The break below 112.50 has opened renewed downside. The old support has now become new resistance as the market has struggled in a consolidation to break back above 112.50 in the past few days. There is a near term consolidation that has formed with each of the past three completed candles all trading within a few pips of support at 111.60 and resistance at 112.50. The trend lower and bearish configuration on the momentum indicators suggests that the next break will again be to the downside, but for now a support is in place. An old pivot around 111.30 is the next key support. The hourly chart shows that the outlook remains negative with the momentum indicators bearish. The hourly RSI continues to show the rallies are being sold around 60 and the hourly MACD lines are negatively configured. The overhead supply between 112.50/113.45 suggests that even if there were to be a brief pop to the upside, a rally would struggle. I am a seller into strength.
The bulls remain in control as corrective moves continue to be bought into. The near term trend over the past couple of weeks remains strong and the market posted another bull candle that put gold back into a test of the next overhead supply area between $1241/$1251. The RSI around 70 may be a touch restrictive but weakness continues to be seen as a chance to buy.
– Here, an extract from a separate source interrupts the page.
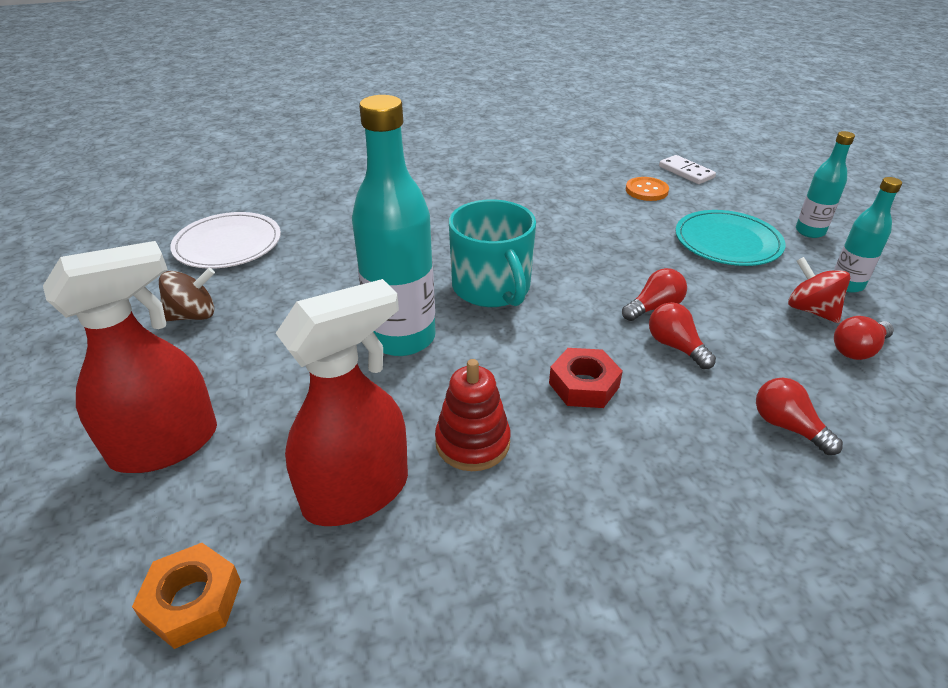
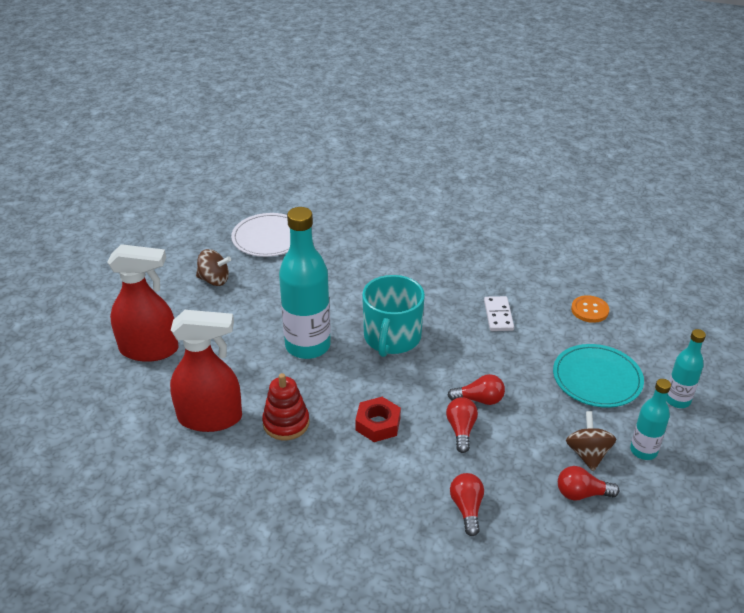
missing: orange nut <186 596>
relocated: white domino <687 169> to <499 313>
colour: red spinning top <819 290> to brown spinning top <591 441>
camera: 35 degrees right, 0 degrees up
The hourly chart shows an uptrend channel over the past couple of weeks with a series of higher lows and old breakouts seen as supportive. The near term support is now strong between $1225/$1230 with initial support this morning at $1236, whilst hourly momentum remains bullishly configured with any unwinding of the hourly RSI to 40/50 seen as a buying opportunity. The bulls now have a challenge to breach $1251 but a successful upside break would re-open upside towards $1300 once more.
The massive spike in Tuesday’s API oil inventories seems to have prepared the market which saw the crude oil inventories in the EIA report also spike (to +13.8m barrels versus an expected +2.5m barrels). Despite this, the market moved higher with a focus on the gasoline inventories which showed a surprise drawdown of -0.9m barrels (+1.5m expected). With the bullish candle formed yesterday as a result, the choppy range play of the past few weeks subsequently continues. A low at $51.22 has now been posted above the $50.90 and $50.70 key lows from January to help reinforce the range support. The daily momentum indicators continue to reflect a lack of decisive direction. On the hourly chart, the bulls have to breach a minor near term band of resistance $52.25/$52.65 today with the range resistance growing again at $53.50. Continue to play the range.